Sur le chemin menant au refuge, une question me traversait l’esprit. J’ai alors demandé à notre hôte si les frappes russes visaient uniquement des objectifs militaires. Sa réponse fut aussi simple que percutante : « Que faut-il en penser lorsque nous sommes obligés, avec des étudiants et des chercheurs, de descendre dans un abri anti-bombes alors que nous discutons de science ? »
Cette interrogation résume à elle seule la réalité d’un pays où la guerre s’invite jusque dans les amphithéâtres, les salles de conférence et les espaces dédiés au savoir.
Le courage d’informer malgré la guerre

Cette visite a également été marquée par la présence d’une importante délégation de journalistes africains. Je tiens à saluer le courage et le professionnalisme de mes confrères venus de plusieurs pays du continent. Leur décision de se rendre en Ukraine en cette période particulièrement difficile témoigne d’un véritable engagement envers la recherche de la vérité et la compréhension des réalités du terrain.
Choisir de visiter un pays en guerre ne relève pas seulement du devoir professionnel ; cela exige aussi une part importante de courage personnel. Leur détermination à voir l’Ukraine de leurs propres yeux mérite d’être reconnue.
Cette visite m’a permis de découvrir une autre facette de l’Ukraine : celle d’un peuple qui continue d’enseigner, de rechercher, d’innover et de dialoguer avec le monde malgré les menaces permanentes. J’espère sincèrement que cette expérience contribuera à une meilleure compréhension des réalités que vivent quotidiennement les Ukrainiens et renforcera les liens entre l’Afrique et l’Ukraine dans les domaines de l’éducation, de la recherche et de la coopération internationale.

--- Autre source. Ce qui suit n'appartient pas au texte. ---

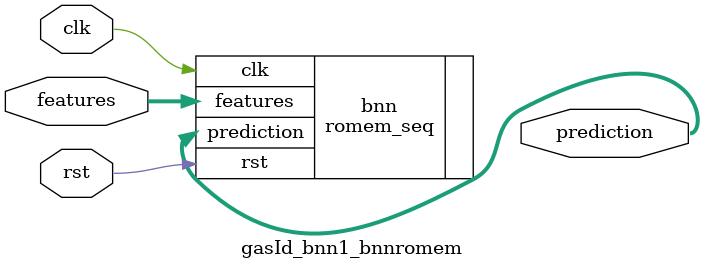
<source format=v>













module gasId_bnn1_bnnromem #(

parameter FEAT_CNT = 128,
parameter HIDDEN_CNT = 40,
parameter FEAT_BITS = 4,
parameter CLASS_CNT = 6,
parameter TEST_CNT = 1000


  ) (
  input clk,
  input rst,
  input [FEAT_CNT*FEAT_BITS-1:0] features,
  output [$clog2(CLASS_CNT)-1:0] prediction
  );

  localparam Weights0 = 5120'b01111111110011111101000001110011011111101111111111000000001000000110100000111101000110100111101000001110100011101110001000010100010110010011101011011101010111111011100011001000000111111110010001011100101111000100111110101100001100111011010111000000010000100001111111011111001110001011000001101110111111111011111111111111000111000101001111110010000010101010101011011000001111111001110100111000001100111101011110011011101010011010011100101111100010100100001011100010000100111101001011011010101000000111000100010001011001100010000100000000110000010000010000010110111111011111110100000000110000111111000011110011100101101100001101011111101001011001100010011100010111111001101011110100111110000110101011000010100111100101111010011111011011001001101010010100110000000110000010010010000000001010000101000011001100110110001101000000100110111010011010000000111100000011001010100001111010100101111111111110001000010100010101100101010000011100000110000001111100000111000110100001000000110000000111110011010001011100110100011111101001101101101001101101110110001101110100101111110001001111111111111101001100111111101100001010110110101111000010111001100111110101111110100000101000011100011100000111010000100100010001100000001000000110001000000110000101011010010111101111101011111001000001100010011000001110000000011111010111010010000001100001101111110101111100011111001100111110111101001100001100011011000110011101110111110110000100100001000000010110001011000010001000011100000011110100011000011000000000010011111000111000011110010101110110111001001010011111110111110000100001011000100110110000111100011111101111110111111100111110001000101010101011111011110010101111111111011111100111000111110000111100100111001101100000100000001011111111111111010100110010101110110001101110000110001011010010001100110111110110000101100000111010100010101001110001000000001010111011001111110111100100001001010110000101100110100001010000101011110011111100111110000111111111001000011000110110001101111011111011100000010111100000011010011010001100101100101010101111111010000000111110000111011010111110011101100110000010100101101001101111111101110111011111110100011100110111001111100100001000000101110011100011011011010010000101000110101010101010111111000001101011111010111011100000010111101001101010110111100100001011110101011110011001001000100000001001100010011001101111000101101000010001000010001000101010100110001011111101111011011100001111011001100000100011000001001110100101101001011110001111100111111011101010111000100000000000111110111111101100100101001001100111101000111100100000101100101100101011011111011100000001110011001011011110111110010001000000000011100110100100111011011110000111111110100111101100010010001000000011000001100110001011001100000111101110011011000000111000100001001111001011111101111101010000101110110101100010100011011100110001010000000001101111111011111101000001000000101010101110001000010111001000011000011111110101001101010100010101001000000000011100000011000001000000100010001110011101110101000010000001000000001000010110001011000110110101001010111011001111111110100111010000000001111000001100010101000000111001010010010110100111011111111001010010100111100000100011011101110000001000000101111111011111110101000010010001001101000011011000010100100000101111111101111111100011010101110000110001011101100100011110000111111101101011010010000000000100101011001100111101100000111000001100101111001110101000101010001001000100010101111011000000010000101011000010100110100111010101111100000000000010000101010010111111100010001000101111101111001100111100110100010000101011101001100100110000100000101000010011000101000011111000101001111110000001100001000010001010011010110001011101010010110111100011110000011011100000110001000001011101100111101000001110000001010111110101110110000100111111110000010010000101110000101100100100111010001110011111010000010101011111011111010001110111011111010011110101110110010111001100000111110110101100101010000001111101001111000111110011001100010011110100000010101101000011100000111010111111001111000000000010000001111101110010011101000011110010010011101101111110010000110000001000001111100110001000011100000110001101001101111010000010100000110000110100011100110110011100111100110110000111010111111001110011111100011011010001100011011100110000100000110101111111111111011001001001011101010010101010100000010010101000101010001101001111011000011010010110000111001000010100111100100111000100000011010011100011010001000011000101110111011101010111011101010111011000010001100101011011111111010001110100011000111000001011111111111111000111100011001011111100010011010011000011110100110111110011111110000110001111111111110100010111011001110101111110100001111100001011001010011011110110111001110100111111101011110110001110000000110010110110110110100000111000001010011000001111001000011000010111000101000011111110001011100000000011110001111101010111110000011011100011111000010111111001111100001110011110110000000001000000010011010111101110011010101010000111111111111111000000000010011011010101101000001111111110011011111000010110000111011111000111110000011001101011000011111001111001010001111000000101111100111011 ;
  localparam Weights1 = 240'b001101100010110011101111111110000101100100111011101110001100100011010110111110010011010000101000111011101111100011011101110101110110000001111111010010111010101110110110000010000111110101011111100011100111010010101100110110001100101001011011 ;

  romem_seq #(.FEAT_CNT(FEAT_CNT),.FEAT_BITS(FEAT_BITS),.HIDDEN_CNT(HIDDEN_CNT),.CLASS_CNT(CLASS_CNT),.Weights0(Weights0),.Weights1(Weights1)) bnn (
    .clk(clk),
    .rst(rst),
    .features(features),
    .prediction(prediction)
  );

endmodule

</source>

Une expérience qui rapproche l’Afrique et l’Ukraine

Au cours de cette tournée de presse, des journalistes venus du Bénin, de la République démocratique du Congo, du Cameroun, de la Côte d’Ivoire, de la Mauritanie, du Sénégal et du Togo ont eu l’opportunité de couvrir les activités organisées à l’Université nationale Taras-Chevtchenko de Kyiv et de découvrir de près la réalité ukrainienne. Leur présence a donné à cette mission une dimension véritablement panafricaine, favorisant les échanges d’expériences et le partage de regards sur les défis contemporains auxquels fait face l’Ukraine.
Je tiens également à exprimer ma profonde gratitude à Saleck Zeid, Josiasse Assemon, Arnauld Kassouin, Aliya, Mohamed Diop, Robert Kra, Bernadette Ayelo Ablavi Ayibe, Paul Joel Kamtchang, Mor Amar, Eddy Tshiala Katala qui ont participé à cette tournée de presse en Ukraine. Leur professionnalisme, leur courage et leur volonté de témoigner des réalités du terrain ont contribué au succès de cette mission et à une meilleure compréhension mutuelle entre nos peuples. Ensemble, nous avons vécu une expérience marquante qui restera gravée dans nos mémoires bien au-delà de ce voyage.